Nach dem Abendessen schrieb Wilbur Colm einen Brief, in dem er sich für das Nashorn bedankte und ihm sagte, dass er ihn vermisste. Weil ihm danach nichts mehr einfiel, schrieb er den Text von Mistletoe and Wine darunter und nahm sich vor, Colm beim nächsten Besuch die Melodie des Liedes beizubringen. Dann zeichnete er etwas, das ein Nashorn sein sollte, steckte den Brief in einen Umschlag und legte ihn in das Versteck.
In dieser Nacht lag Wilbur lange wach, und wenn er sich anstrengte, konnte er von unten die Musik der Seifenopern und die Stimmen der Schauspieler hören. Er überlegte, wie es wohl war, so zu tun, als sei man jemand anderes. Er fand Gefallen an der Idee, sein Leben sei eine Inszenierung und er eine Figur, die es nicht wirklich gab. In so einem Spiel konnte er verletzt werden, ohne Schaden zu nehmen, genauso wie Orla es ihm im Kino erklärt hatte. Das Schicksal mochte Kugeln und Pfeile auf ihn abschießen, doch er war unverwundbar. Er verspürte weder Freude noch Ungeduld, wenn er sich den weiteren Verlauf seines Lebens vorstellte, aber sterben wollte er auch nicht mehr. Der Mann im Film nahm in jeder Sekunde den Tod in Kauf, versuchte jedoch mit allen Mitteln, ihn zu verhindern. Es war nicht die Liebe zum Leben, die ihn auf den Beinen hielt, es war die Verachtung für den Tod. Man musste die eigene Existenz als Kräftemessen begreifen, als Wettkampf des Menschen gegen eine höhere Gewalt, die alles daransetzte, einen zu vernichten.

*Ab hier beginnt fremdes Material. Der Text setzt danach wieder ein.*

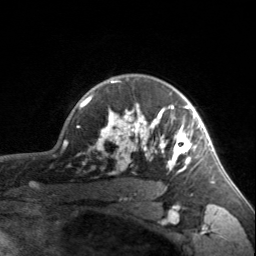
Breast MRI, one axial slice; slice 125 of 160 in the series (ordered by position); cropped to one breast; dynamic contrast-enhanced series, time point 2 of 7 at this slice position (early post-contrast); 3 T; TE 1.7 ms, TR 4.6 ms; 1 mm slice thickness; 256 × 256 image matrix. Female patient.
Annotated regions visible in this slice (semi-automatic segmentation, software-assisted and operator-edited):
- enhancing-tissue mask used for the functional tumour volume (all voxels passing the contrast-enhancement thresholds inside the analysis volume; usually the tumour): bounding box (x1, y1, x2, y2) in pixels: (90, 80, 198, 173)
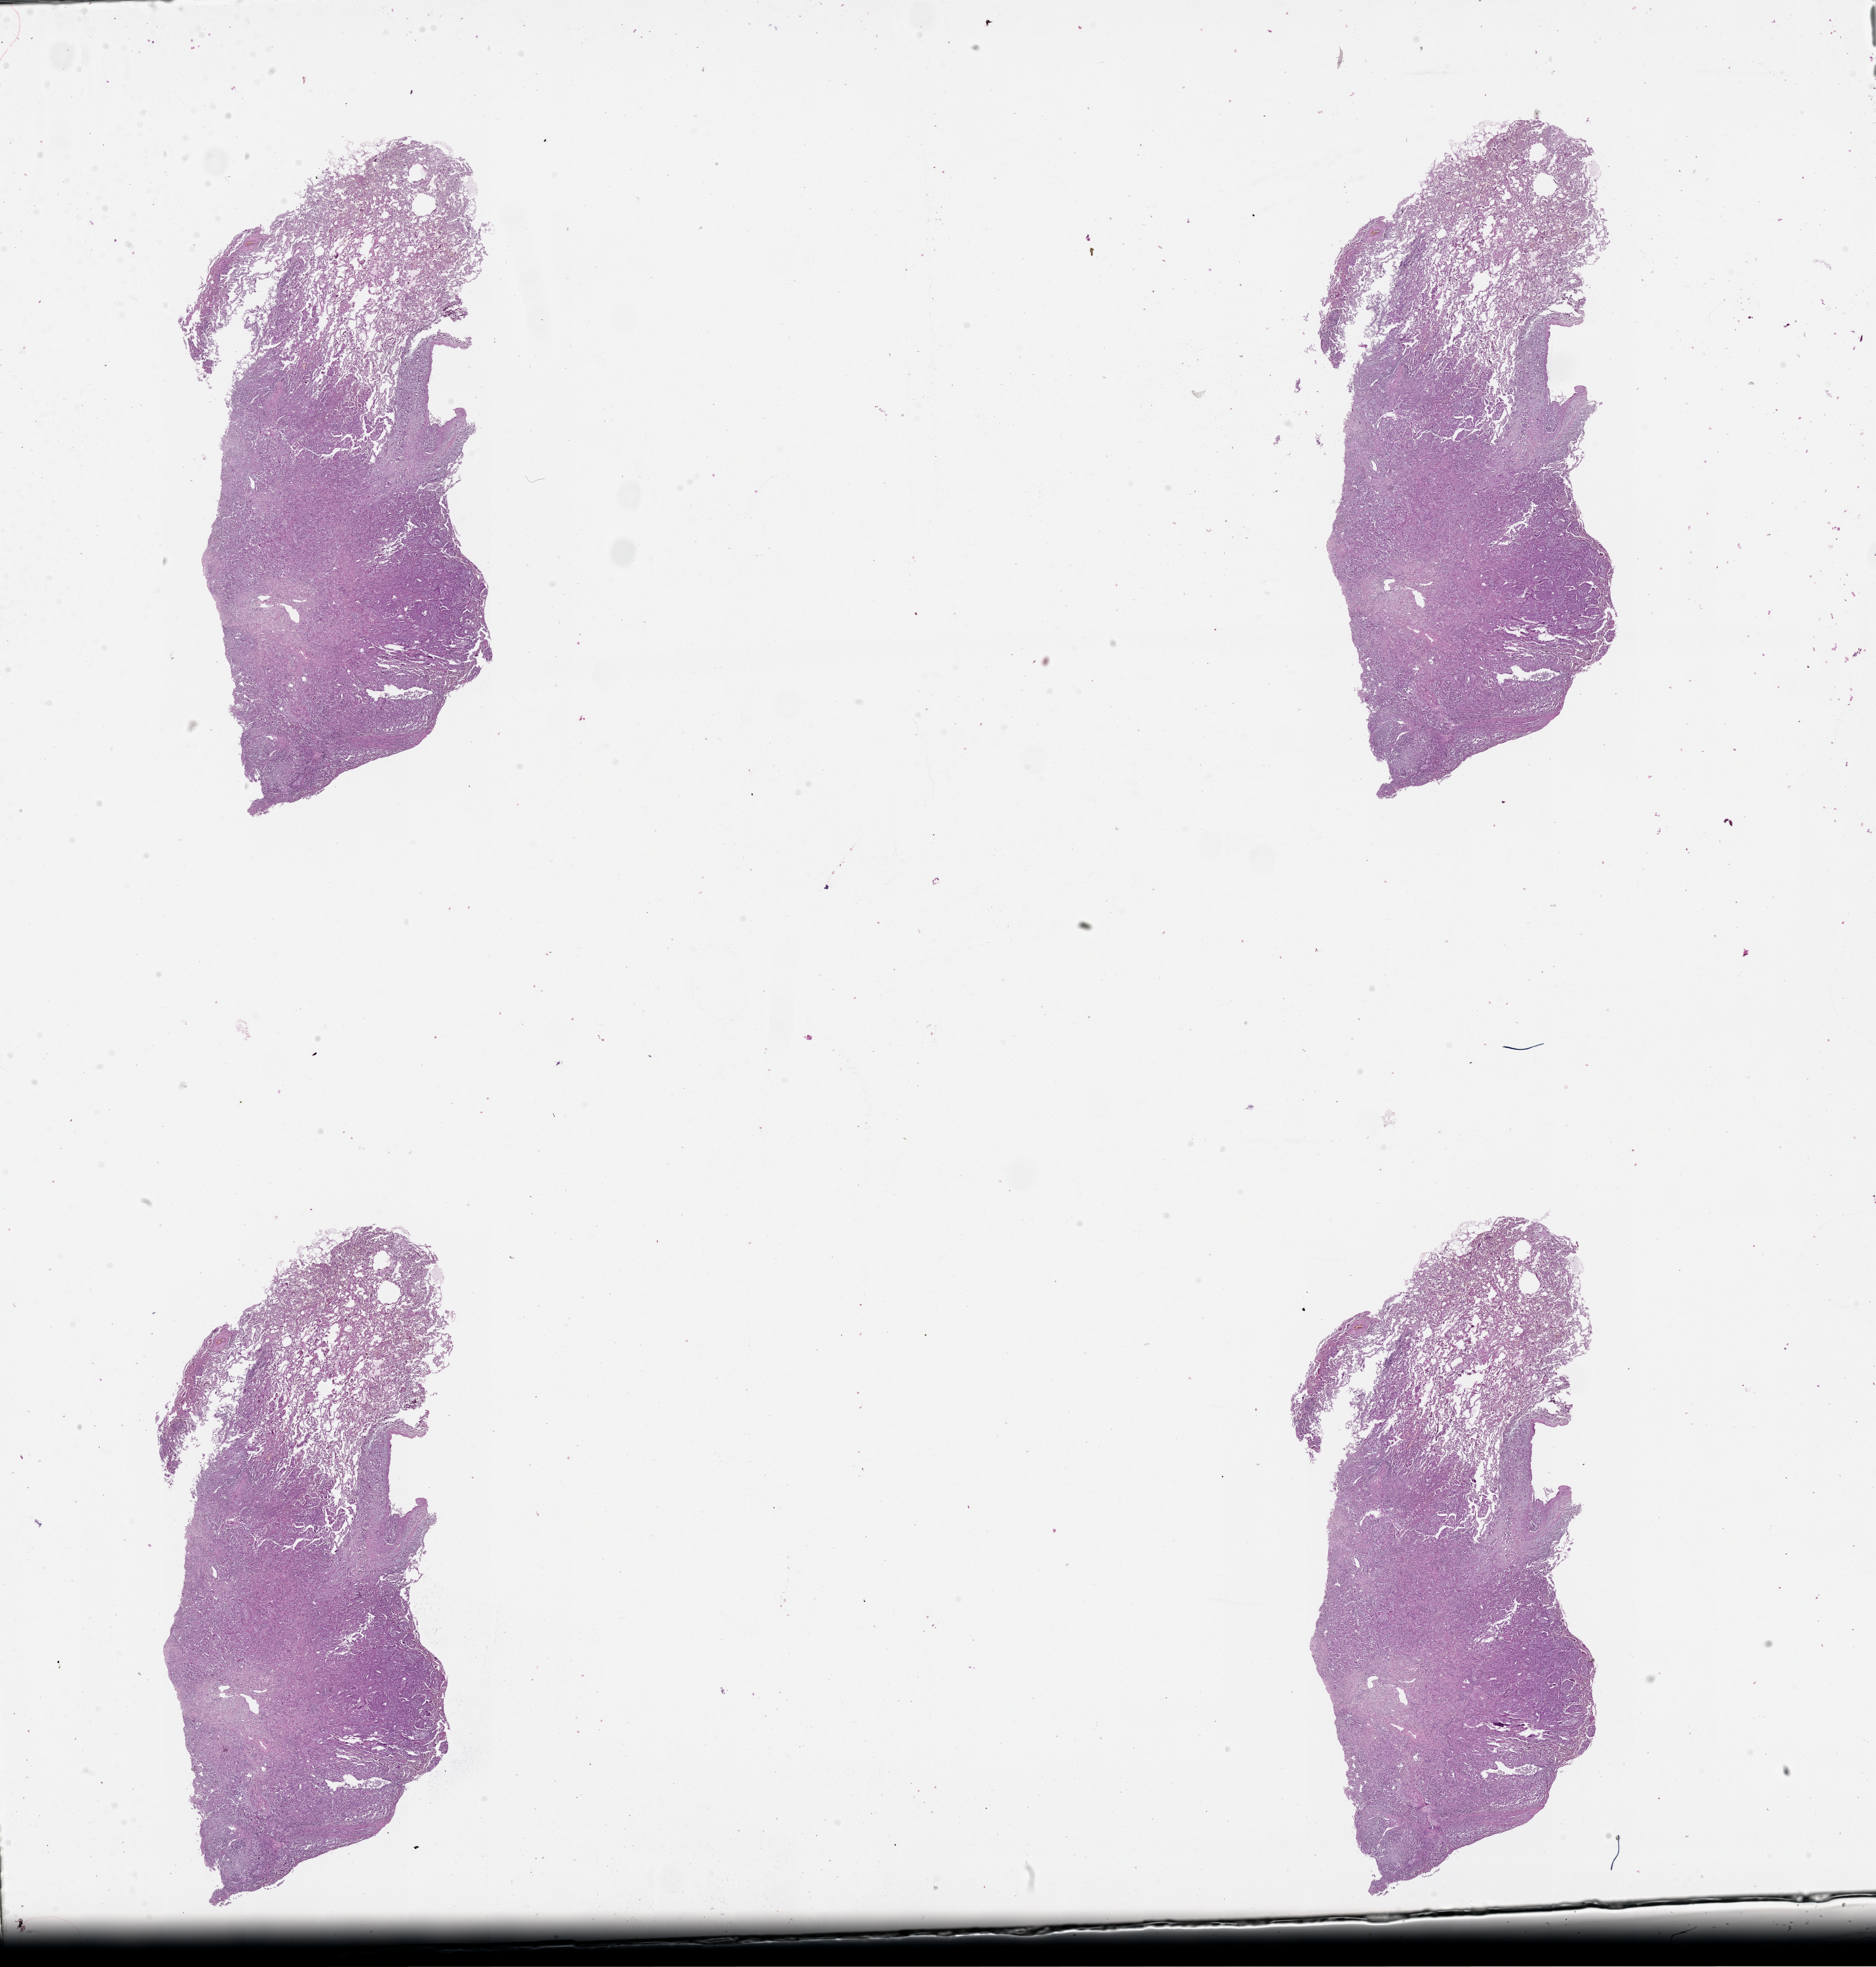
Digitized H&E-stained tissue section (whole slide) — a low-resolution overview of the entire scanned area, about 23.1 x 24.2 mm, tumour tissue sample, lung. 51-year-old female patient. Histologic grade: GX (grade cannot be assessed).
- diagnosis: Adenocarcinoma, NOS
- primary tumour site (as recorded): left lower lobe
- AJCC pathologic stage: IA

Die Frage, die Wilbur sich stellen musste, lautete, ob er weich und feige sein wollte wie sein Vater oder zäh und gnadenlos wie der Mann im Film. Die Antwort war so klar, dass Wilbur in dieser Nacht Gott nicht mehr bat, ihn umzubringen. Er hörte überhaupt auf zu beten und murmelte stattdessen Sätze ins Dunkel, die seine Angst in Mut verwandelten und seine Verzweiflung in sture Kraft. Er wollte stark werden und hart und wünschte sich, irgendwann nichts mehr fühlen zu müssen.